Rating: PG-13
Stars: Ryan Reynolds, Blake Lively, Peter Sarsgaard, Mark Strong, Angela Bassett, Tim Robbins, Jay O. Sanders, Temuera Morrison, Clancy Brown
Writers: Greg Berlanti & Michael Green & Marc Guggenheim and Michael Goldenberg, story by Berlanti & Green & Guggenheim
Director: Martin Campbell
Distributor: Warner Bros.
Release Date: June 17, 2011

There is great dramatic tension onscreen in GREEN LANTERN. Unfortunately, it has almost nothing to do with the story. Instead, it lies within the intense commitment of stars Ryan Reynolds and Peter Sarsgaard to keeping their characters vital and engaging, and the occasional blast of wonderful dialogue, battling against an uneven plot structure, some videogame-like special effects and a lot of lines that sound like they came straight from a comic book (and not in a good way).
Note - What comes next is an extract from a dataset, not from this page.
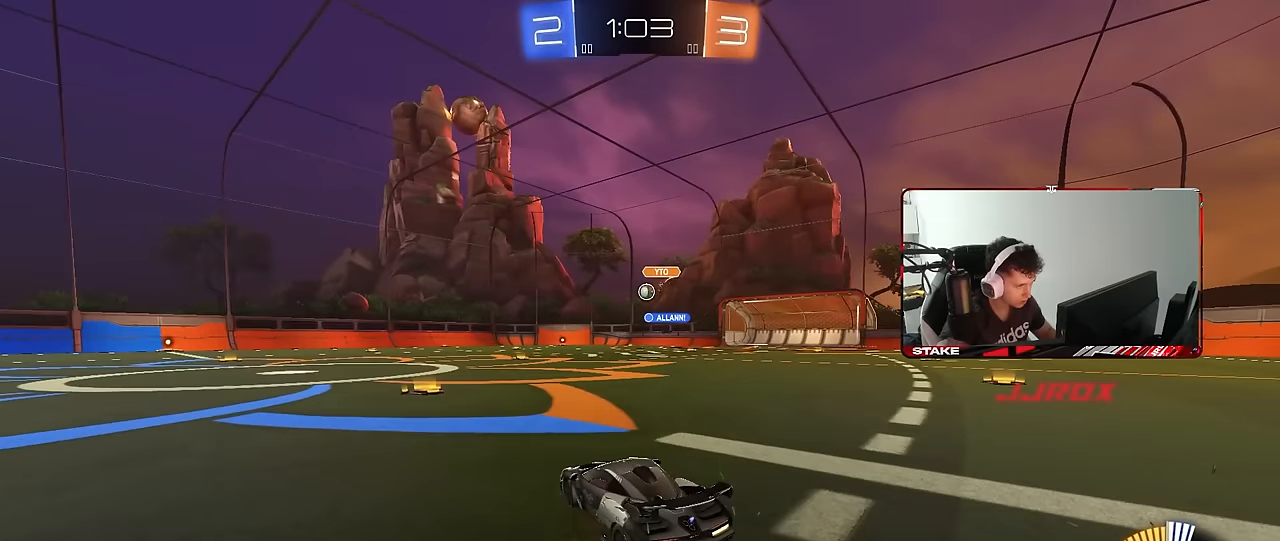
{"keys": ["a", "shift", "w"], "mouse": [], "mouse_move": "still", "events": [[83, "d", "up"], [133, "a", "down"], [133, "w", "down"], [233, "mouse_left", "down"], [367, "mouse_left", "up"], [467, "shift", "down"]]}
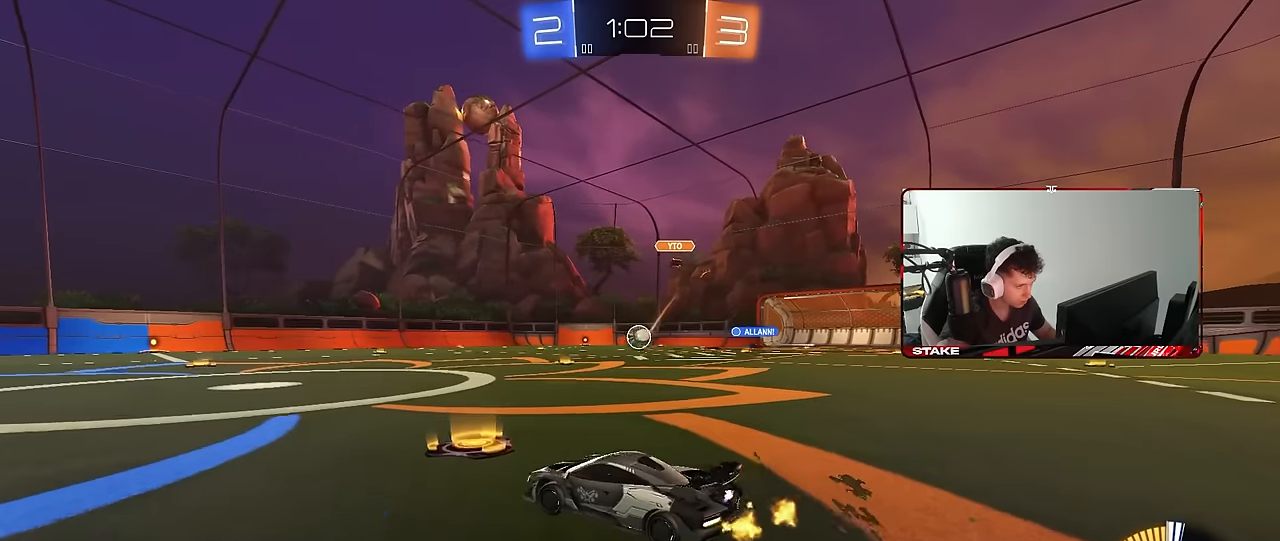
{"keys": [], "mouse": [], "mouse_move": "still", "events": [[17, "shift", "up"], [300, "w", "up"], [483, "a", "up"]]}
Every time GREEN LANTERN seems like it can be totally written off, Reynolds and/or Sarsgaard swoop in to save the scene. Every time the actors have us ready to forgive all, something takes a nosedive. This creates a lot of suspense, but probably not the kind the filmmakers intended.

As GREEN LANTERN begins, we are given a long, expository monologue that sets up the alien do-gooder group the Green Lantern Corps and their arch-enemy, the fear-spreading Parallax (voiced by Clancy Brown), who has just broken free from his ages-long imprisonment. Parallax manages to kill and drain several Green Lantern warriors of their essences, but heroic, gravely wounded Abin Sur (Temuera Morrison, unrecognizable in glowy mo-cap tech) escapes to Earth. His Green Lantern ring summons – well, kidnaps – cocky fighter/test jet pilot Hal Jordan (Reynolds).

Abin Sur lives just long enough to tell the astonished Hal that the ring chose him and the ring never makes a mistake. Hal subsequently tries to figure out how the ring works with the green lantern that is part of its package – so far as we can tell, the lantern powers the ring. Then Hal is hauled across outer space to the planet Oa for some Green Lantern training. Hal learns that the will power of the Lantern and the ring allow the Lanterns to materialize whatever they can envision – nifty!

Corps leader Sinestro (Mark Strong) is worried that Parallax’s yellow power of fear is greater than the Lantern Corps’ power of will, and that perhaps the Corps needs to fight fire with fire, er, fear with fear, though nobody else is sure this is such a good idea. Back on Earth, scientist Hector Hammond (Sarsgaard), examining Abin Sur’s corpse, cuts himself and becomes infected with Parallax’s fear powers, which cause him to slowly mutate and go mad. Hal grapples with ambivalence about whether he’s Green Lantern-worthy and about his relationship with fellow pilot/business administrator/former love interest Carol Ferris (Blake Lively) until it’s time to save the local area from Hector and then the Earth from Parallax. Will Hal step up? Are you kidding?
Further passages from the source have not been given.